No había cumplido treinta años todavía. La noche era un lugar sin límites. En un bar de San Francisco llamado Galería Six, donde un breve auditorio fuma y bebe en silencio, Allen Ginsberg se levanta de su silla y se para en lo que parece ser un escenario. Todos miran a ese muchacho de anteojos gruesos, cuerpo delgado y —pronto lo sabrán si es que aún no lo saben— una personalidad enigmática y absorbente. Mira el cuaderno entre sus manos, alza la voz y recita: “Vi las mejores mentes de mi generación destruidas por la locura, hambrientas histéricas desnudas, arrastrándose por las calles de los negros al amanecer en busca de un colérico pinchazo, hipsters con cabezas de ángel ardiendo por la antigua conexión celestial con el estrellado dínamo de la maquinaria nocturna, que pobres y harapientos y ojerosos y drogados pasaron la noche fumando en la oscuridad sobrenatural de apartamentos de agua fría...” El nombre de ese poema mítico e inaugural es “Aullido”.
La Generación Beat no existiría tal y como es sin la potencia de ese poema. En una de sus clases dice: “¿Qué escribiríamos si estuviéramos en la Luna y supiéramos que nadie lo leerá nunca? El resultado sería sublime porque no habría ningún motivo para no decirlo todo. Ese es el método utilizado aquí”. En ese entonces, Ginsberg había trabajado cinco años en investigación de mercado, pero ahora se encontraba cobrando el subsidio de desempleo. Tres semanas de descanso y sin explotación. Se sentó frente a la máquina de escribir, encorvó su cuerpo y empezó a teclear “lo primero que se me ocurriera” mientras la vehemencia aumentaba. “Básicamente, lo que yo hacía era inventar material por diversión. Conforme avanzaba, estaba convencido de que no podía publicarse, porque no tenía la forma poética tradicional (...) Me dije que podía escribir lo que sentía, lo cual fue un error afortunado, porque fue una forma de escapar de la convicción de que estaba escribiendo un poema”.
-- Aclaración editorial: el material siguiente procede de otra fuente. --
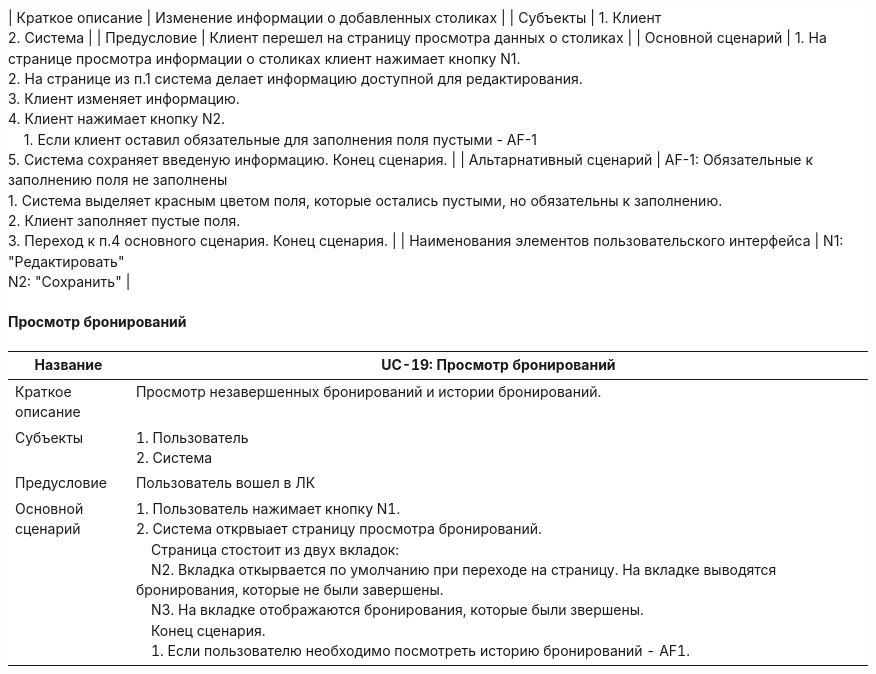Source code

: | Краткое описание                                    | Изменение информации о добавленных столиках                                                                                                                                                                                                                                                                                                                                   |
| Субъекты                                            | 1\. Клиент<br>2\. Система                                                                                                                                                                                                                                                                                                                                                     |
| Предусловие                                         | Клиент перешел на страницу просмотра данных о столиках                                                                                                                                                                                                                                                                                                                        |
| Основной сценарий                                   | 1\. На странице просмотра информации о столиках клиент нажимает кнопку N1.<br>2\. На странице из п.1 система делает информацию доступной для редактирования.<br>3\. Клиент изменяет информацию.<br>4\. Клиент нажимает кнопку N2.<br>    1. Если клиент оставил обязательные для заполнения поля пустыми - AF-1<br>5\. Система сохраняет введеную информацию. Конец сценария. |
| Альтарнативный сценарий                             | AF-1: Обязательные к заполнению поля не заполнены<br>1\. Система выделяет красным цветом поля, которые остались пустыми, но обязательны к заполнению.<br>2\. Клиент заполняет пустые поля.<br>3\. Переход к п.4 основного сценария. Конец сценария.                                                                                                                           |
| Наименования элементов пользовательского интерфейса | N1: "Редактировать"<br>N2: "Сохранить"                                                                                                                                                                                                                                                                                                                                        |

#### Просмотр бронирований

| Название                                            | UC-19: Просмотр бронирований                                                                                                                                                                                                                                                                                                                                                                                                                              |
| --------------------------------------------------- | --------------------------------------------------------------------------------------------------------------------------------------------------------------------------------------------------------------------------------------------------------------------------------------------------------------------------------------------------------------------------------------------------------------------------------------------------------- |
| Краткое описание                                    | Просмотр незавершенных бронирований и истории бронирований.                                                                                                                                                                                                                                                                                                                                                                                               |
| Субъекты                                            | 1\. Пользователь<br>2\. Система                                                                                                                                                                                                                                                                                                                                                                                                                           |
| Предусловие                                         | Пользователь вошел в ЛК                                                                                                                                                                                                                                                                                                                                                                                                                                   |
| Основной сценарий                                   | 1\. Пользователь нажимает кнопку N1.<br>2\. Система открвыает страницу просмотра бронирований.<br>    Страница стостоит из двух вкладок:<br>    N2. Вкладка откырвается по умолчанию при переходе на страницу. На вкладке выводятся бронирования, которые не были завершены.<br>    N3. На вкладке отображаются бронирования, которые были звершены.<br>    Конец сценария.<br>    1. Если пользователю необходимо посмотреть историю бронирований - AF1. |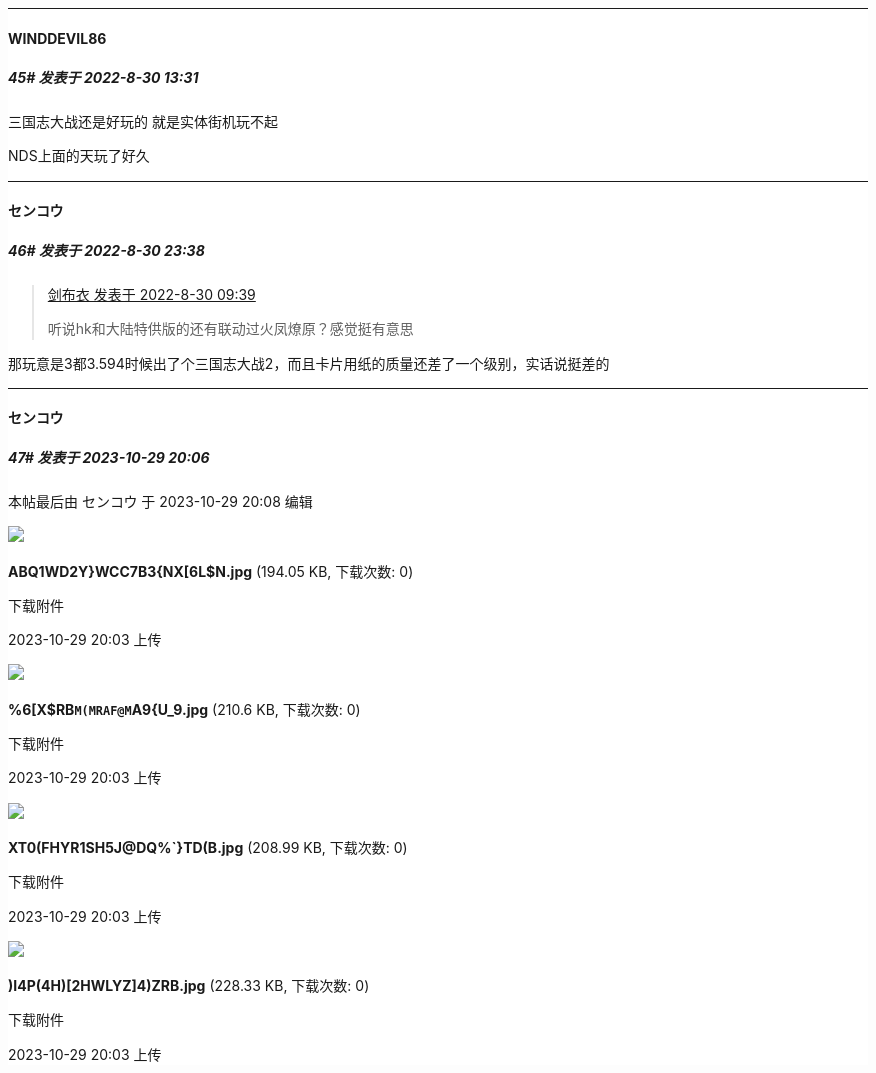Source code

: *****

####  WINDDEVIL86  
##### 45#       发表于 2022-8-30 13:31

三国志大战还是好玩的 就是实体街机玩不起

NDS上面的天玩了好久

*****

####  センコウ  
##### 46#       发表于 2022-8-30 23:38

<blockquote><a href="httphttps://bbs.saraba1st.com/2b/forum.php?mod=redirect&amp;goto=findpost&amp;pid=57269463&amp;ptid=2008151" target="_blank">剑布衣 发表于 2022-8-30 09:39</a>

听说hk和大陆特供版的还有联动过火凤燎原？感觉挺有意思</blockquote>
那玩意是3都3.594时候出了个三国志大战2，而且卡片用纸的质量还差了一个级别，实话说挺差的

*****

####  センコウ  
##### 47#       发表于 2023-10-29 20:06

 本帖最后由 センコウ 于 2023-10-29 20:08 编辑 

<img src="https://img.saraba1st.com/forum/202310/29/200337ivjvf635jo6czj64.jpg" referrerpolicy="no-referrer">

<strong>ABQ1WD2Y}WCC7B3{NX[6L$N.jpg</strong> (194.05 KB, 下载次数: 0)

下载附件

2023-10-29 20:03 上传

<img src="https://img.saraba1st.com/forum/202310/29/200338sf2f52s3227mudqu.jpg" referrerpolicy="no-referrer">

<strong>%6[X$RB`M(MRAF@M`A9{U_9.jpg</strong> (210.6 KB, 下载次数: 0)

下载附件

2023-10-29 20:03 上传

<img src="https://img.saraba1st.com/forum/202310/29/200338yy4amomy0wkywy52.jpg" referrerpolicy="no-referrer">

<strong>XT0(FHYR1SH5J@DQ%`}TD(B.jpg</strong> (208.99 KB, 下载次数: 0)

下载附件

2023-10-29 20:03 上传

<img src="https://img.saraba1st.com/forum/202310/29/200338zyhlyjhgyymb0jvg.jpg" referrerpolicy="no-referrer">

<strong>)I4P(4H)[2HWLYZ]4)ZRB.jpg</strong> (228.33 KB, 下载次数: 0)

下载附件

2023-10-29 20:03 上传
“Aullido” se vuelve mito la misma noche en que lo recita: el viernes 7 de octubre de 1955. Leen Philip Lamantia, Michael McClure, Gary Snyder y Philip Whalen. Jack Kerouac prefiere no hacerlo; está muy borracho. Lawrence Ferlinghetti está presente y, como el resto del bar, primero se deja llevar por la entonación y el golpeteo de las palabras, luego se pierde en la seguidilla de metáforas que quedan revoloteando en el aire, y finalmente se maravilla con eso que, entiende, es una postal, una revelación, como si la poesía fuera una mano gigante que acaba de atrapar una época entera y ahora la muestra. Le propone publicarlo en su nueva editorial, City Lights. Ferlinghetti le manda una carta que hace referencia a la respuesta de Ralph Waldo Emerson a Hojas de hierba de Walt Whitman: “Te saludo al comienzo de una gran carrera. ¿Cuándo recibo el manuscrito?” Aullido y otros poemas se publicó el 1 de noviembre de 1956; el resto es historia conocida.